(EXERCISE DESCRIPTION)
Copy out the records again. Change nothing.

[MATERIAL TO PROCESS — start]

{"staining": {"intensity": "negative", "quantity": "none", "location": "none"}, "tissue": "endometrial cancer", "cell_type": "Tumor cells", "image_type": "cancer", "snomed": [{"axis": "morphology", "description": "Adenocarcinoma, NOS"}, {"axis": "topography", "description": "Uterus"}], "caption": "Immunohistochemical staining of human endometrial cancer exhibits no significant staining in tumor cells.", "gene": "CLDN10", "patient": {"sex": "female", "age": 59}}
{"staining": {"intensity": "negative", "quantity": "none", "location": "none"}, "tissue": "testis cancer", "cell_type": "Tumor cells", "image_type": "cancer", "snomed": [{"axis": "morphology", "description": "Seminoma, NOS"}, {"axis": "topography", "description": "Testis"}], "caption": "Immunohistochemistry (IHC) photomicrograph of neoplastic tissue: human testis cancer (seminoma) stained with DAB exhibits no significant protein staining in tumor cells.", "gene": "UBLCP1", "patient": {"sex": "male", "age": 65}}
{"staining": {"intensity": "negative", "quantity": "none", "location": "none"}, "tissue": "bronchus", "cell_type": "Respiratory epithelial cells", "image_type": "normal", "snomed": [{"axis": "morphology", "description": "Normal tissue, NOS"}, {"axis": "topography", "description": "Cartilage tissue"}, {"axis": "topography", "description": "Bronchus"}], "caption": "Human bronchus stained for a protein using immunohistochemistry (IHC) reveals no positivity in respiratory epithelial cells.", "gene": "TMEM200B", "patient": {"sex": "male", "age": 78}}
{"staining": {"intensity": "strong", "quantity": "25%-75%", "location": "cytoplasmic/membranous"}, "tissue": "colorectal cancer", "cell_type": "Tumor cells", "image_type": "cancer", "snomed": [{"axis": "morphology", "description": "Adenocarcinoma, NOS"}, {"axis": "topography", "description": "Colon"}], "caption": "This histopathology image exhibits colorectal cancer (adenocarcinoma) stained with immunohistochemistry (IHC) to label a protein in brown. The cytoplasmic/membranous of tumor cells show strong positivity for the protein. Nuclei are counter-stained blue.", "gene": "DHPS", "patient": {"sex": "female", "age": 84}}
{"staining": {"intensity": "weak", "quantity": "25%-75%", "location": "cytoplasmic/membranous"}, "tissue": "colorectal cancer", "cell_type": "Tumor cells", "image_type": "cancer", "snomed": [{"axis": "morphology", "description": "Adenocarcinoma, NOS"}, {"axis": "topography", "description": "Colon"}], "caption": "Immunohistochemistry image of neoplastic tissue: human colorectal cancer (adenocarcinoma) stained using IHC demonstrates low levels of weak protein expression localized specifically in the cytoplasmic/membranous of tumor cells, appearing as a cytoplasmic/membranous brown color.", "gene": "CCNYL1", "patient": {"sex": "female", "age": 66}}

[MATERIAL TO PROCESS — finish]

(RESULT BELOW)
{"staining": {"intensity": "negative", "quantity": "none", "location": "none"}, "tissue": "endometrial cancer", "cell_type": "Tumor cells", "image_type": "cancer", "snomed": [{"axis": "morphology", "description": "Adenocarcinoma, NOS"}, {"axis": "topography", "description": "Uterus"}], "caption": "Immunohistochemical staining of human endometrial cancer exhibits no significant staining in tumor cells.", "gene": "CLDN10", "patient": {"sex": "female", "age": 59}}
{"staining": {"intensity": "negative", "quantity": "none", "location": "none"}, "tissue": "testis cancer", "cell_type": "Tumor cells", "image_type": "cancer", "snomed": [{"axis": "morphology", "description": "Seminoma, NOS"}, {"axis": "topography", "description": "Testis"}], "caption": "Immunohistochemistry (IHC) photomicrograph of neoplastic tissue: human testis cancer (seminoma) stained with DAB exhibits no significant protein staining in tumor cells.", "gene": "UBLCP1", "patient": {"sex": "male", "age": 65}}
{"staining": {"intensity": "negative", "quantity": "none", "location": "none"}, "tissue": "bronchus", "cell_type": "Respiratory epithelial cells", "image_type": "normal", "snomed": [{"axis": "morphology", "description": "Normal tissue, NOS"}, {"axis": "topography", "description": "Cartilage tissue"}, {"axis": "topography", "description": "Bronchus"}], "caption": "Human bronchus stained for a protein using immunohistochemistry (IHC) reveals no positivity in respiratory epithelial cells.", "gene": "TMEM200B", "patient": {"sex": "male", "age": 78}}
{"staining": {"intensity": "strong", "quantity": "25%-75%", "location": "cytoplasmic/membranous"}, "tissue": "colorectal cancer", "cell_type": "Tumor cells", "image_type": "cancer", "snomed": [{"axis": "morphology", "description": "Adenocarcinoma, NOS"}, {"axis": "topography", "description": "Colon"}], "caption": "This histopathology image exhibits colorectal cancer (adenocarcinoma) stained with immunohistochemistry (IHC) to label a protein in brown. The cytoplasmic/membranous of tumor cells show strong positivity for the protein. Nuclei are counter-stained blue.", "gene": "DHPS", "patient": {"sex": "female", "age": 84}}
{"staining": {"intensity": "weak", "quantity": "25%-75%", "location": "cytoplasmic/membranous"}, "tissue": "colorectal cancer", "cell_type": "Tumor cells", "image_type": "cancer", "snomed": [{"axis": "morphology", "description": "Adenocarcinoma, NOS"}, {"axis": "topography", "description": "Colon"}], "caption": "Immunohistochemistry image of neoplastic tissue: human colorectal cancer (adenocarcinoma) stained using IHC demonstrates low levels of weak protein expression localized specifically in the cytoplasmic/membranous of tumor cells, appearing as a cytoplasmic/membranous brown color.", "gene": "CCNYL1", "patient": {"sex": "female", "age": 66}}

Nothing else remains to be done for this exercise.